The TRAIGA platform includes dedicated healthcare AI governance features: clinical AI fields in the system registry, healthcare-specific risk factors in the scoring engine, and board-level AI governance reports designed for hospital governance requirements.

The most common AI governance mistakes

After helping organizations build AI governance programs, we see the same mistakes repeatedly:

Mistake 1: Treating AI governance as a one-time project

AI governance is an ongoing operational discipline, not a project with a completion date. The moment your inventory becomes stale, your risk assessments expire, or your controls go unmonitored, your compliance posture begins deteriorating — even if the documentation looked perfect on day one.

Mistake 2: Relying on vendor attestations

“Our vendor said their AI is compliant” is not a compliance position. Under TRAIGA and similar regulations, the deploying organization — not the AI vendor — bears the governance obligations. Third-party AI systems must be inventoried, assessed, and controlled by the organization using them.

Mistake 3: Building governance in spreadsheets

Spreadsheets can't provide an immutable audit trail, can't auto-generate disclosure statements that stay current as systems change, can't enforce review schedules, and can't produce audit-ready documentation packages on demand. At the scale required by TRAIGA, manual processes fail.

Mistake 4: Starting too late

A complete AI governance program takes 4–6 months to build from scratch. Organizations that wait until enforcement begins — or until a regulator asks for documentation — do not have 4–6 months to comply. Purpose-built software compresses the timeline but does not eliminate it.

How to get started with AI governance

The most effective path to AI governance compliance follows four steps in sequence:

  1. Inventory first.

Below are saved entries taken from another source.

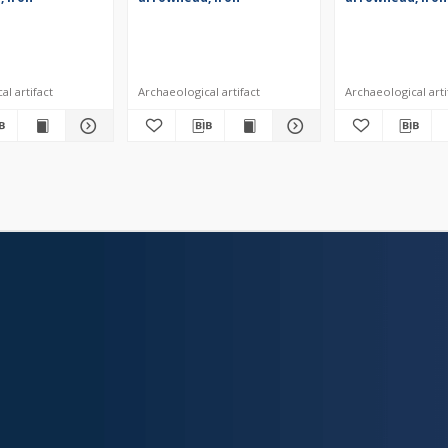
l artifact
Archaeological artifact
Archaeological arti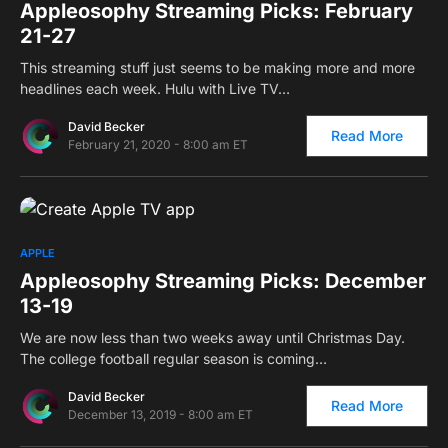
Appleosophy Streaming Picks: February
21-27
This streaming stuff just seems to be making more and more
headlines each week. Hulu with Live TV…
David Becker
Read More
February 21, 2020 - 8:00 am ET
0
APPLE
Appleosophy Streaming Picks: December
13-19
We are now less than two weeks away until Christmas Day.
The college football regular season is coming…
David Becker
Read More
December 13, 2019 - 8:00 am ET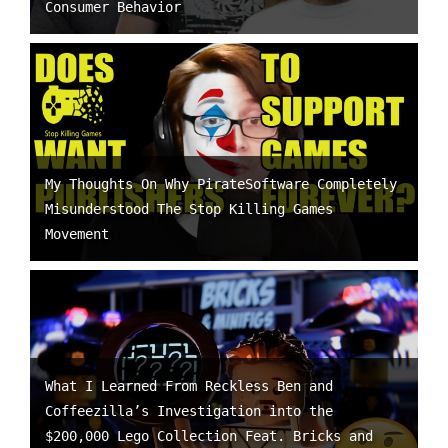
Consumer Behavior
My Thoughts On Why PirateSoftware Completely
Misunderstood The Stop Killing Games
Movement
What I Learned From Reckless Ben and
Coffeezilla’s Investigation into the
$200,000 Lego Collection Feat. Bricks and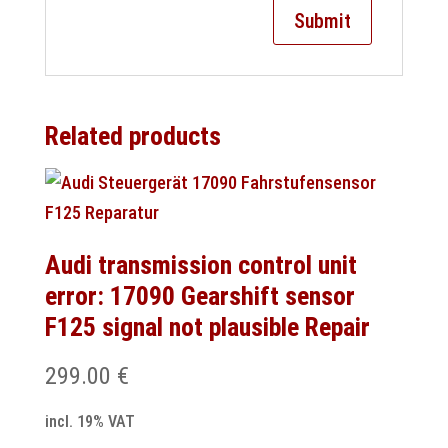
Related products
Audi transmission control unit
error: 17090 Gearshift sensor
F125 signal not plausible Repair
299.00
€
incl. 19% VAT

You cannot govern what you cannot see. Start by identifying every AI system your organization uses in consequential decisions — internal, third-party, and vendor-provided. This requires interviews with department heads, vendor contract review, and IT asset discovery. Register every system in a structured inventory.
  2. Assess every system. Complete a structured risk assessment for each inventoried system. Use a deterministic questionnaire with defined risk factors so that classifications are auditable — not subjective. A compliant risk assessment is one a regulator can verify.
  3. Implement controls and generate documents. Use the risk assessment outputs to implement proportionate controls, generate required disclosure statements, create governance policies, and set review schedules. This phase is where purpose-built software provides the most leverage — automation that would take weeks manually can be completed in hours.
  4. Operate the program continuously. Governance is not complete when the initial documentation is done. Maintain the inventory as systems change, complete periodic risk reviews, log incidents, track control completion, and obtain regular executive certifications. An ongoing governance operation — not a one-time compliance project — is what TRAIGA requires.

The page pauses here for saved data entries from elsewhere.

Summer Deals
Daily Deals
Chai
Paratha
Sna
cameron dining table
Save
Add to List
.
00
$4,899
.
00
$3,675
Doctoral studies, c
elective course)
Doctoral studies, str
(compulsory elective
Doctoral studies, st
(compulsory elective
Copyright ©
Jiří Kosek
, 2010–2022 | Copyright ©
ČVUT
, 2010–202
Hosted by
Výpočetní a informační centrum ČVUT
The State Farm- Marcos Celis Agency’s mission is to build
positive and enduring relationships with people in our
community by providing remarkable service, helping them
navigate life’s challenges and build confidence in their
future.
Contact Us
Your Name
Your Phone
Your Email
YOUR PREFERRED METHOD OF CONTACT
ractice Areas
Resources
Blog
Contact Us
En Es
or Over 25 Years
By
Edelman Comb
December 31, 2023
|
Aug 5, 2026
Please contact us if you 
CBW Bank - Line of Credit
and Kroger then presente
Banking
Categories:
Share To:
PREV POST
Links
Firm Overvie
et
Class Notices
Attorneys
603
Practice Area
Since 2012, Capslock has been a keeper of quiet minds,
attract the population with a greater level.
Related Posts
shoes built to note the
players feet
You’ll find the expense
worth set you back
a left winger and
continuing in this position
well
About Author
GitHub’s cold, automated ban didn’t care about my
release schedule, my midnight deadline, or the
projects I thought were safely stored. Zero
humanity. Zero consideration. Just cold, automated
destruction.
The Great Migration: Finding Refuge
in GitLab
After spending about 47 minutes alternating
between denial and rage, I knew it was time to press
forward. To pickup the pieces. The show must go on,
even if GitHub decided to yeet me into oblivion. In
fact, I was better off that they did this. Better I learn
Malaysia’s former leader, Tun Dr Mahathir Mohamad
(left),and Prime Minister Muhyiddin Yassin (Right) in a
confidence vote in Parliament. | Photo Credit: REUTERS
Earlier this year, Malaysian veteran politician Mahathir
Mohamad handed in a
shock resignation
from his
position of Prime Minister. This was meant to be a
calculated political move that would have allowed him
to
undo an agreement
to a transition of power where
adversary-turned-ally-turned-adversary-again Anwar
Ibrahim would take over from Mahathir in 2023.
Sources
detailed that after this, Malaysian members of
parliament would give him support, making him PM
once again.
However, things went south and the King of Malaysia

AI governance is now table stakes

Organizations that have not started building AI governance programs are not slightly behind — they are operating with material regulatory exposure that compounds every day they add new AI tools without governance structures in place.

The good news is that the requirements are well-defined and the path to compliance is clear. The TRAIGA platform is purpose-built to execute that path — from the initial AI system inventory through risk assessments, controls, disclosures, and board reporting — in weeks rather than months.

The question is not whether AI governance is required — it clearly is. The question is whether your organization is going to build it proactively or reactively.